Tokenize UK

https://img.shields.io/pypi/v/tokenize_uk.svg https://img.shields.io/travis/lang-uk/tokenize-uk.svg Documentation Status

Simple python lib to tokenize texts into sentences and sentences to words. Small, fast and robust. Comes with ukrainian flavour

Features

  • Tokenize given text into sentences
  • Tokenize given sentence into words
  • Works well with accented characters (like stresses) and apostrophes
  • Suitable also for other languages

API

Ukrainian tokenization script based on standard tokenization algorithm.

2016 (c) Vsevolod Dyomkin <vseloved@gmail.com>, Dmitry Chaplinsky <chaplinsky.dmitry@gmail.com>

tokenize_uk.tokenize_uk.tokenize_words(string)[source]

Tokenize input text to words.

Parameters:string (str or unicode) – Text to tokenize
Returns:words
Return type:list of strings
tokenize_uk.tokenize_uk.tokenize_text(string)[source]

Tokenize input text to paragraphs, sentences and words.

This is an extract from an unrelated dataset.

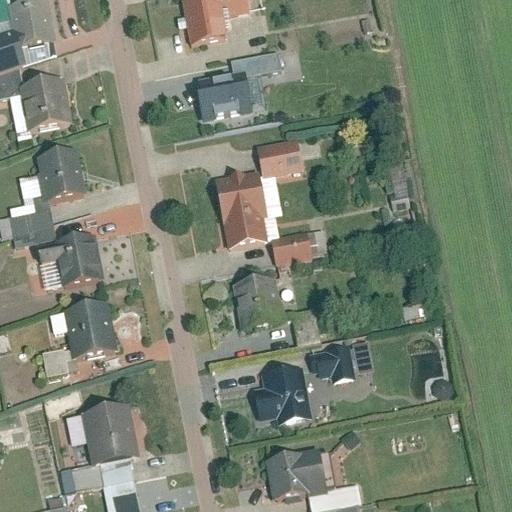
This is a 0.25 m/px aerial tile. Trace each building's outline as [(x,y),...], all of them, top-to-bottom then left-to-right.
[(242,0),(195,0),(178,3),(187,55),(224,48),(220,26),(246,22),(242,0)] [(0,48),(0,83),(32,75),(28,62),(60,54),(48,8),(39,10),(12,18),(19,43),(0,48)] [(278,61),(229,68),(231,84),(196,89),(199,106),(194,106),(198,129),(266,120),(260,82),(281,79),(278,61)] [(22,81),(0,86),(0,107),(12,105),(19,140),(62,135),(49,88),(23,93),(22,81)] [(257,189),(213,197),(222,253),(272,245),(263,189),(298,184),(292,148),(252,155),(257,189)] [(11,227),(14,243),(54,229),(49,211),(79,204),(69,159),(35,166),(43,207),(39,207),(41,221),(11,227)] [(402,172),(390,174),(396,204),(408,201),(402,172)] [(120,222),(126,222),(127,232),(135,231),(134,217),(67,221),(69,243),(121,240),(120,222)] [(53,232),(15,244),(19,257),(33,254),(38,272),(54,269),(61,297),(90,292),(81,245),(57,248),(53,232)] [(304,241),(271,248),(276,273),(309,266),(304,241)] [(264,290),(234,295),(240,334),(271,329),(264,290)] [(107,360),(97,312),(61,319),(69,357),(43,362),(48,386),(78,380),(75,366),(107,360)] [(315,320),(293,325),(299,352),(320,348),(315,320)] [(384,380),(380,351),(353,356),(357,384),(384,380)] [(304,374),(259,385),(262,397),(250,400),(258,431),(274,427),(277,435),(316,426),(304,374)] [(116,414),(82,421),(93,476),(73,480),(77,500),(105,494),(101,472),(127,467),(116,414)] [(352,436),(341,446),(352,457),(363,446),(352,436)] [(317,460),(273,468),(279,506),(312,500),(313,511),(352,511),(348,488),(323,493),(317,460)] [(113,511),(136,511),(134,503),(112,508),(113,511)]
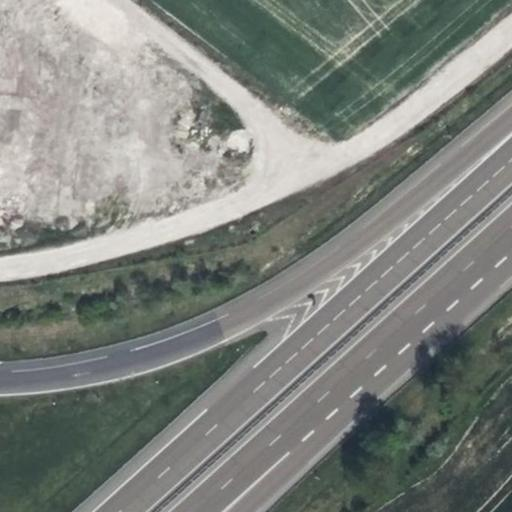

Tokenization to paragraphs is done using simple Newline algorithm For sentences and words tokenizers above are used

Parameters:string (str or unicode) – Text to tokenize
Returns:text, tokenized into paragraphs, sentences and words
Return type:list of list of list of words
tokenize_uk.tokenize_uk.tokenize_sents(string)[source]

Tokenize input text to sentences.

Parameters:string (str or unicode) – Text to tokenize
Returns:sentences
Return type:list of strings